I have heard complaints that these illegal immigrants are getting welfare benefits. Most of these people complain that anyone is getting welfare benefits – that, in fact, there should be no state-funded welfare benefits. I can’t disagree with the last bit. There is no biblical mandate for the state to be engaged in the financial support of individuals. That’s good conservatism. However, if the state chooses to provide benefits, it cannot biblically discriminate between the citizen and the stranger. To do so is to violate the mandate of Leviticus 19 – a civil mandate to love your neighbor as yourself including the stranger among you.

But let’s look at Leviticus 19 more closely.
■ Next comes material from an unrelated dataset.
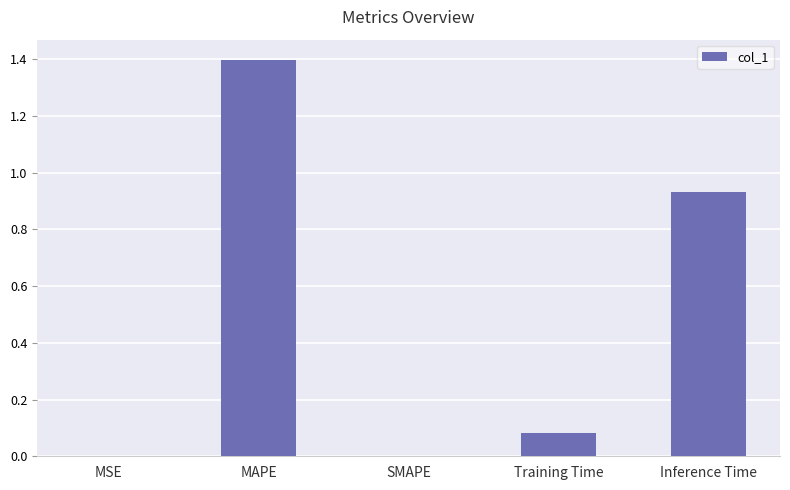

How many data points does each series have?

5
While there is no provision for the State to collect and distribute welfare, there is a provision requiring individual property/business owners to provide welfare in the form of unharvested produce. In other words – or in modern, non-agrarian application – to provide work and remuneration. And for whom is this provision made?  The poor and the stranger. This idea of providing for the alien among you is so important that it appears three times in the Torah (Leviticus 19:10, 23:22 and Deuteronomy 24:21). Biblically speaking, non-citizens are not only entitled (I know, a liberal word, but hard to get around) to work-based welfare, they are one of the principal intended recipients.

And while we are at it, it is unbiblical to choose your neighbors, stranger or citizen. Neighbors are yours because they see you have a desirable society and settle among you. Once among you, they must follow the rules – not any more strictly or with any greater consequences than citizens – but there’s no biblical provision for discrimination.

And finally for those repulsed by the theonomic tone in setting out what is biblical and what isn’t – those who say forget the Old Testament and ask WWJD – there is no evidence that the conservative views incompatible with the Torah are somehow more compatible with the New Covenant.

Theologically conservative Christians must begin to discerne where poltical conservatism merges and diverges. The current hot button issue of illegal immigration provides such an opportunity. It is then a matter of choosing which principles take priority.